Virus and Petridish

MERS Virus: Should we be worried?

There used to be joke among physicians when I was a doctor in training that anytime the cause of an illness could not be established, ‘throw it in the virology dustbin’! We have surely come a long way since then. With the tools at our disposal, any new syndrome, in this case an acute respiratory infection i.e. flu like illness in the Middle East, a virus was sought, quickly found and described. And no surprises here, it was named MERS-CoV: Middle Eastern Respiratory Syndrome Corona Virus.

The newspapers love new viruses and this became the front page news not only in the region but worldwide and horrors of SARS Outbreak in the Far East were revisited. This obviously put everyone on alert.

 So where do we stand now?

Till date globally lab-confirmed cases of MERS-CoV infection 836 , including at least 290 deaths (case fatality rate: 34.7 % meaning about a third of patients are dying due to this infection) since it was first described in Saudi Arabia in September 2012, followed by 11 more countries, with all reported cases originating in the Arabian Peninsula. Most patients developed severe acute respiratory illness, with fever, cough, and shortness of breath, just like a bad attack of Flu.

 Where did this newest kid on the block come from?

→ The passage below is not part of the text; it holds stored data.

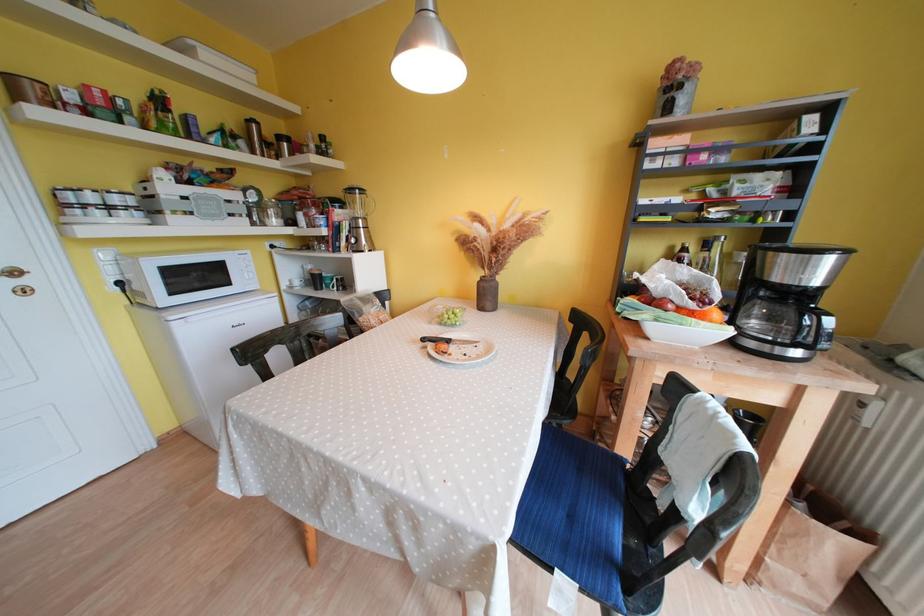
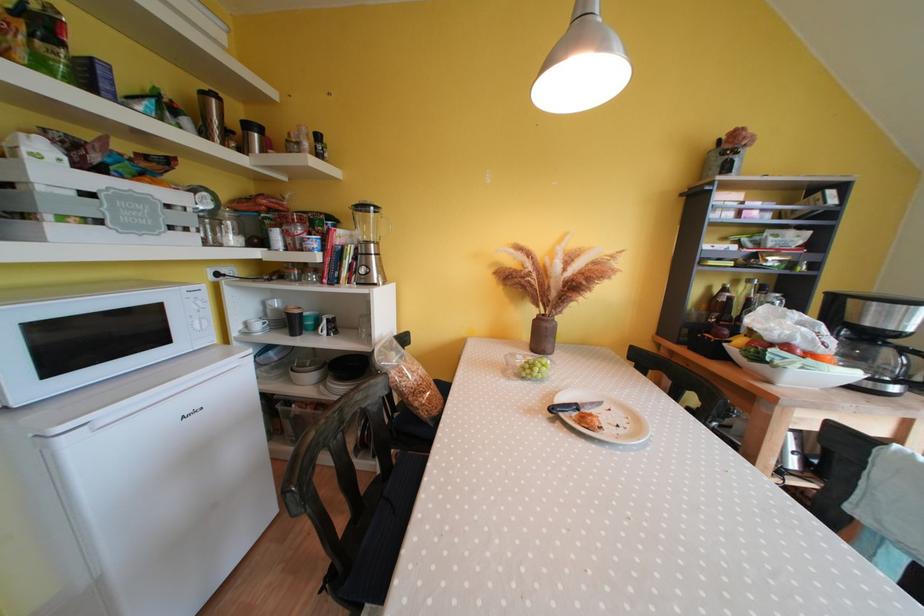
Where in the second image is the point corresponding to point 354,240 from the first image?

(357, 269)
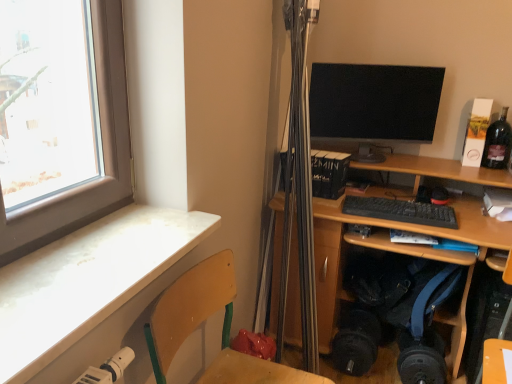
Question: Is matte black monitor at upper right not within dark glass bottle at upper right?

Choices:
 (A) yes
 (B) no

Answer: (A)

Question: Does matte black monitor at upper right have a greater width compared to dark glass bottle at upper right?

Choices:
 (A) no
 (B) yes

Answer: (B)

Question: From a real-world perspective, is matte black monitor at upper right over dark glass bottle at upper right?

Choices:
 (A) no
 (B) yes

Answer: (B)

Question: Are matte black monitor at upper right and dark glass bottle at upper right beside each other?

Choices:
 (A) no
 (B) yes

Answer: (A)

Question: Considering the relative sizes of matte black monitor at upper right and dark glass bottle at upper right in the image provided, is matte black monitor at upper right shorter than dark glass bottle at upper right?

Choices:
 (A) yes
 (B) no

Answer: (B)

Question: Visually, is white marble desk at lower left, acting as the 1th desk starting from the left, positioned to the left or to the right of wooden at left?

Choices:
 (A) left
 (B) right

Answer: (A)

Question: Is point (4, 357) closer or farther from the camera than point (237, 355)?

Choices:
 (A) closer
 (B) farther

Answer: (A)

Question: Considering the positions of white marble desk at lower left, arranged as the second desk when viewed from the back, and wooden at left in the image, is white marble desk at lower left, arranged as the second desk when viewed from the back, bigger or smaller than wooden at left?

Choices:
 (A) big
 (B) small

Answer: (B)

Question: Looking at their shapes, would you say white marble desk at lower left, acting as the 1th desk starting from the left, is wider or thinner than wooden at left?

Choices:
 (A) thin
 (B) wide

Answer: (A)

Question: From a real-world perspective, is dark glass bottle at upper right above or below wooden at left?

Choices:
 (A) above
 (B) below

Answer: (A)

Question: Considering the positions of dark glass bottle at upper right and wooden at left in the image, is dark glass bottle at upper right wider or thinner than wooden at left?

Choices:
 (A) wide
 (B) thin

Answer: (B)

Question: Is dark glass bottle at upper right taller or shorter than wooden at left?

Choices:
 (A) tall
 (B) short

Answer: (B)

Question: From the image's perspective, is dark glass bottle at upper right located above or below wooden at left?

Choices:
 (A) below
 (B) above

Answer: (B)

Question: Visually, is white marble desk at lower left, the first desk positioned from the front, positioned to the left or to the right of matte black monitor at upper right?

Choices:
 (A) left
 (B) right

Answer: (A)

Question: From a real-world perspective, is white marble desk at lower left, the first desk positioned from the front, physically located above or below matte black monitor at upper right?

Choices:
 (A) above
 (B) below

Answer: (B)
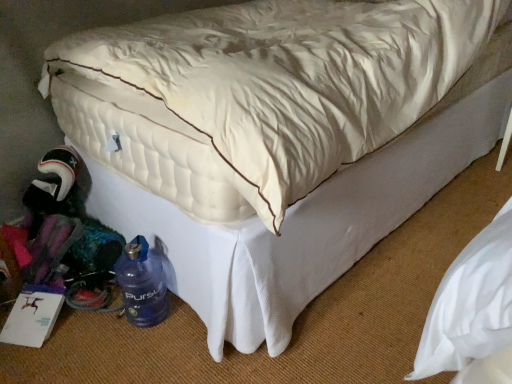
This screenshot has width=512, height=384. Identify the location of vacant space in front of blue translucent water bottle at lower left. (133, 350).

Although camels are suspected to be the primary source of infection for humans, the exact routes how it infected humans remains unknown. Investigations to find the source of this infection and how it got into humans are still ongoing, maybe through air or direct contact with the animal’s secretions. Worrying is the lack of known high risk exposures in the recent cases. So has the virus changed to establish a foothold in the humans? The month of Ramadan is ongoing and with it lesser pilgrimage Umrah increases to the holy lands. Three months later will be the biggest congregation for Hajj. It remains to be seen if there will be significant spread of MERS-CoV during this period or if the apparent decrease in numbers of late show that the transmission is slowing down already.

So what does one do?

At this time, all treatment is supportive, and no specific antiviral drug therapy or vaccine is available. Remember 75% of secondary cases occurred in healthcare workers or family contacts of the patients. So sensible advice is to avoid close contact with anyone with flu like illness and wash your hands frequently. No need to change any travel plans to the region fearing the spread of the virus.